#### What the task asks
Rewrite the data below, replacing every "Scopus" with "Web of Science" and changing nothing else.
········
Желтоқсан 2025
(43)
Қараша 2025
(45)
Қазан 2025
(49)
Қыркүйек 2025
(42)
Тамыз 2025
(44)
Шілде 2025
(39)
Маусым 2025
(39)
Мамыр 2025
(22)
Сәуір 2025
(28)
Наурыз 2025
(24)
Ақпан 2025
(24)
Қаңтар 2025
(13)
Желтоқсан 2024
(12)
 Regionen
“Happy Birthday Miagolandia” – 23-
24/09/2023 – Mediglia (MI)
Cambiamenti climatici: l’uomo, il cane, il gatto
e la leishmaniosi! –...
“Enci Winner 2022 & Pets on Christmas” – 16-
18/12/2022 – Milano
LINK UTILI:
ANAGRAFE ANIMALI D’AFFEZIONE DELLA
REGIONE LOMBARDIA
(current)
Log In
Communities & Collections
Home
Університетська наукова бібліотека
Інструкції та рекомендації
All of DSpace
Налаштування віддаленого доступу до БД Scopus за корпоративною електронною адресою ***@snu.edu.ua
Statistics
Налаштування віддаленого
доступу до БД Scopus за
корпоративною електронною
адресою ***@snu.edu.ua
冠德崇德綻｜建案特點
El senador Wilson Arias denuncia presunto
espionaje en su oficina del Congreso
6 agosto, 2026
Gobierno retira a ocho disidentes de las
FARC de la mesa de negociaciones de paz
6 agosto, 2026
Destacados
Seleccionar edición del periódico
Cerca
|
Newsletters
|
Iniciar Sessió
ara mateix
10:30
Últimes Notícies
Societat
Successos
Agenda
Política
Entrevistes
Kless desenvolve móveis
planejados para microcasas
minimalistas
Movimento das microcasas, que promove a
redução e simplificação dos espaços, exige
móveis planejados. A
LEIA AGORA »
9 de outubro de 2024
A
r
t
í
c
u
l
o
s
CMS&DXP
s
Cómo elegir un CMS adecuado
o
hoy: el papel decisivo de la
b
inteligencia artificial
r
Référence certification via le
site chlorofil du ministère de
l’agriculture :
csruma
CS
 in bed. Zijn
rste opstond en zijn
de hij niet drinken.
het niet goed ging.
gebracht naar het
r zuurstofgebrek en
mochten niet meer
········
#### Written response
Желтоқсан 2025
(43)
Қараша 2025
(45)
Қазан 2025
(49)
Қыркүйек 2025
(42)
Тамыз 2025
(44)
Шілде 2025
(39)
Маусым 2025
(39)
Мамыр 2025
(22)
Сәуір 2025
(28)
Наурыз 2025
(24)
Ақпан 2025
(24)
Қаңтар 2025
(13)
Желтоқсан 2024
(12)
 Regionen
“Happy Birthday Miagolandia” – 23-
24/09/2023 – Mediglia (MI)
Cambiamenti climatici: l’uomo, il cane, il gatto
e la leishmaniosi! –...
“Enci Winner 2022 & Pets on Christmas” – 16-
18/12/2022 – Milano
LINK UTILI:
ANAGRAFE ANIMALI D’AFFEZIONE DELLA
REGIONE LOMBARDIA
(current)
Log In
Communities & Collections
Home
Університетська наукова бібліотека
Інструкції та рекомендації
All of DSpace
Налаштування віддаленого доступу до БД Web of Science за корпоративною електронною адресою ***@snu.edu.ua
Statistics
Налаштування віддаленого
доступу до БД Web of Science за
корпоративною електронною
адресою ***@snu.edu.ua
冠德崇德綻｜建案特點
El senador Wilson Arias denuncia presunto
espionaje en su oficina del Congreso
6 agosto, 2026
Gobierno retira a ocho disidentes de las
FARC de la mesa de negociaciones de paz
6 agosto, 2026
Destacados
Seleccionar edición del periódico
Cerca
|
Newsletters
|
Iniciar Sessió
ara mateix
10:30
Últimes Notícies
Societat
Successos
Agenda
Política
Entrevistes
Kless desenvolve móveis
planejados para microcasas
minimalistas
Movimento das microcasas, que promove a
redução e simplificação dos espaços, exige
móveis planejados. A
LEIA AGORA »
9 de outubro de 2024
A
r
t
í
c
u
l
o
s
CMS&DXP
s
Cómo elegir un CMS adecuado
o
hoy: el papel decisivo de la
b
inteligencia artificial
r
Référence certification via le
site chlorofil du ministère de
l’agriculture :
csruma
CS
 in bed. Zijn
rste opstond en zijn
de hij niet drinken.
het niet goed ging.
gebracht naar het
r zuurstofgebrek en
mochten niet meer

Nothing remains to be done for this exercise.